I didn't have an answer for that.

“I believe so, but it might be a good idea to have Lyn or Jerry double check.” The man was supposed to be doing life. If he wasn't, I damn well wanted to know why.

“I'm just trying to give us a list of suspects,” Lany stated, which was a huge win. It meant his brain had woken up. I just didn't like the direction it was headed in.

“This could be someone totally new, Lany,” Clarke said. “It doesn't have to be any of the morons we've dealt with in the past.”

“No, I know that. This just feels… Personal isn't the right word, but maybe familiar?” Lany’s hand waved a little in the air as he talked. “I know that doesn’t make sense because we’ve never been in a situation like this, but it still feels familiar to me.”

“I say go with your gut until we find evidence to say otherwise,” Lyn stated. “If you say this feels familiar, then it feels familiar. Let’s figure out why.”

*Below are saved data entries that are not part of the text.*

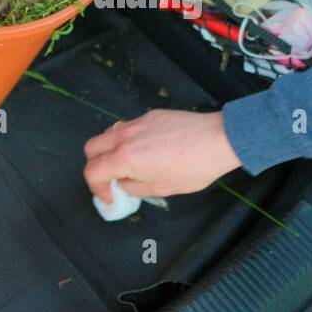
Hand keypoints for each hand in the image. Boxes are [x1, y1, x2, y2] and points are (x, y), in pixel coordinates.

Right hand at [83, 109, 240, 203]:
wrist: (221, 138)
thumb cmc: (194, 168)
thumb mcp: (162, 188)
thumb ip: (134, 187)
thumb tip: (123, 183)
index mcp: (124, 158)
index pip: (92, 171)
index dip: (96, 188)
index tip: (110, 196)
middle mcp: (123, 137)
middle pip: (90, 148)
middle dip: (95, 165)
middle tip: (111, 178)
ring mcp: (136, 123)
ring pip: (107, 135)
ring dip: (109, 151)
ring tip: (128, 163)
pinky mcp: (149, 115)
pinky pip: (127, 128)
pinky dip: (127, 140)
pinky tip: (148, 149)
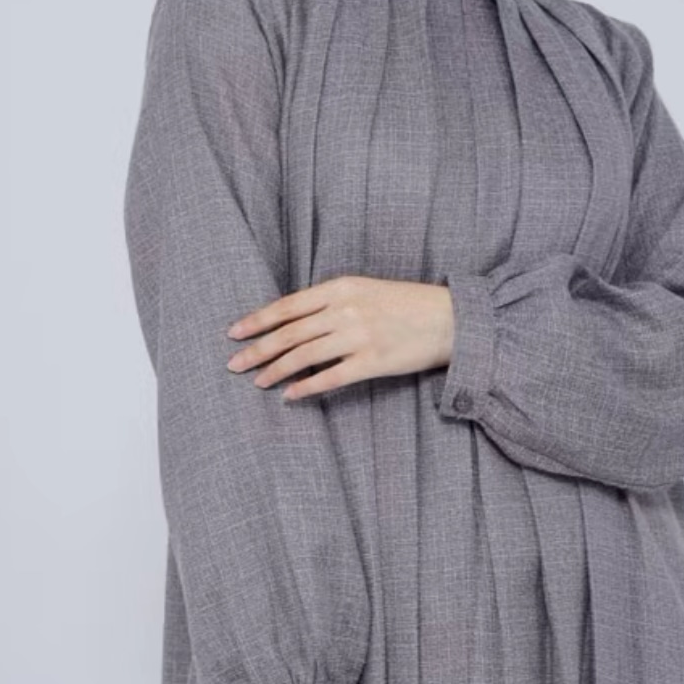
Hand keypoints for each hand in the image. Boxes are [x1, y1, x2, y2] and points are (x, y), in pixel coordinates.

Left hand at [227, 274, 454, 401]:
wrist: (450, 319)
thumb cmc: (405, 304)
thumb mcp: (364, 290)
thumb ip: (330, 302)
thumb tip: (293, 323)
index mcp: (341, 288)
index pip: (288, 306)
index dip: (257, 320)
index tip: (234, 332)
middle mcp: (346, 310)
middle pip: (289, 333)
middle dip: (257, 349)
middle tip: (234, 364)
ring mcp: (359, 336)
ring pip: (304, 356)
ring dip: (276, 370)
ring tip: (258, 382)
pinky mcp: (373, 362)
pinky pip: (330, 378)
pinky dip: (306, 388)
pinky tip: (289, 396)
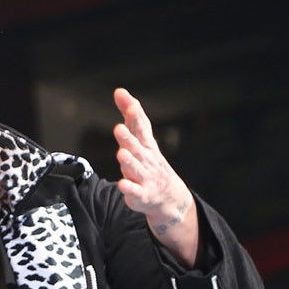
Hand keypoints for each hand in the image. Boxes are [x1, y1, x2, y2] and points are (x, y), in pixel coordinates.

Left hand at [111, 88, 198, 263]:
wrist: (169, 197)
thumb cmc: (150, 163)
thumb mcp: (142, 139)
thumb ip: (130, 118)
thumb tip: (120, 91)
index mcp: (146, 145)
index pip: (140, 125)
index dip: (133, 111)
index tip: (122, 96)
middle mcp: (146, 159)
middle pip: (136, 147)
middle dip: (128, 138)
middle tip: (119, 128)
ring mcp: (145, 177)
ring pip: (135, 168)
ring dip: (129, 161)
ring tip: (122, 153)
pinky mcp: (141, 194)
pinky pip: (134, 191)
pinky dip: (129, 188)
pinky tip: (122, 184)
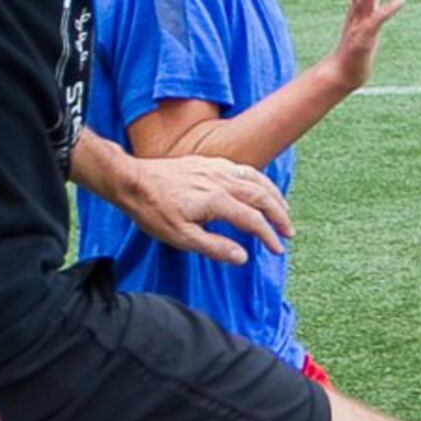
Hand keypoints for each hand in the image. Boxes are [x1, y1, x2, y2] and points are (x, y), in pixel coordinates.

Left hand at [112, 151, 291, 266]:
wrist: (132, 181)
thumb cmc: (153, 211)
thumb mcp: (181, 238)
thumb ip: (215, 247)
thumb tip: (243, 257)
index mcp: (217, 201)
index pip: (253, 221)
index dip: (268, 236)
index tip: (277, 250)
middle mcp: (222, 181)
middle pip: (262, 197)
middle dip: (279, 215)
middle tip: (289, 232)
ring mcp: (215, 169)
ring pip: (255, 179)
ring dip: (273, 195)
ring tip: (283, 209)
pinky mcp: (207, 163)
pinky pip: (242, 168)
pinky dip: (257, 178)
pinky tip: (257, 186)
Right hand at [331, 0, 403, 87]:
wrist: (343, 73)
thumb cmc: (356, 47)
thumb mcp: (364, 21)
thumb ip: (369, 5)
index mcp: (356, 6)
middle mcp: (355, 11)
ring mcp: (358, 23)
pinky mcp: (363, 38)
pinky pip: (376, 20)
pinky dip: (387, 9)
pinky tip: (402, 0)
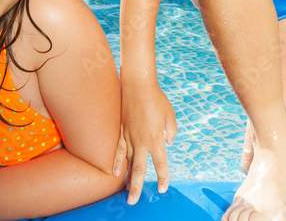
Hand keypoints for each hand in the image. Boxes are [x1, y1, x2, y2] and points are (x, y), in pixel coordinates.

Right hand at [112, 82, 177, 204]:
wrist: (138, 85)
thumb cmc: (157, 99)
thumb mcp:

“I’d love to,” Lany said as he dropped his head onto the table. “None if this makes sense if these guys are still in jail.”

The clacking of keyboard keys immediately filled the dining room. “I’m checking now, Lany.”

“I also want you to look into all the guards that were around Juarez,” I told Lyn. “See if any of them have suddenly inherited a large sum of money or something.”

“The money might not have gone directly to them,” Lany added. “See if their kids’ tuition was suddenly paid or anonymous payments made to medical bills, stuff like that. There are a lot of ways to launder money.”

“That might take a little time,” Lyn stated.

“Joe can help when he gets here.” I knew Lyn was better at this computer stuff, but Joe could hold his own, or he wouldn’t have been picked for my SWAT team.

I walked over to stand behind Lany, looping my arms around his waist. “What are you thinking?” He was staring at the storyboard kind of hard.

“This is going to sound really cliché, but we need to follow the money,” Lany stated. “Both the money that I was transferring for the DEA and the money that might have gone to the prison guards. It might take a bit to get through the different routes, but I really think following the money will lead us to whoever is behind all of this.”

“Okay, so we follow the money.” Made sense to me. If we figured out who was funding all of this, we could narrow down the suspect pool.

“Okay, the good news is that Juarez and Carbonados are still in prison,” Lyn said after a while.

“And the bad news?” I asked, even if I really didn’t want to know.

“The bad news is that it looks like a couple of the guards have questionable finances.”

Figures.

“I’ll need to look into it a little bit more before I can positively say they are on the take,” Lyn continued, “but I know what a prison guard makes, and it’s not what these guys have in their bank accounts.”

I squinted at the man. “They seriously put dirty money in their bank accounts?”

How stupid was that?

“Unless they got this money somewhere else,” Lyn replied, “then yes.”

Idiots.

I swear criminals were getting stupider every single day.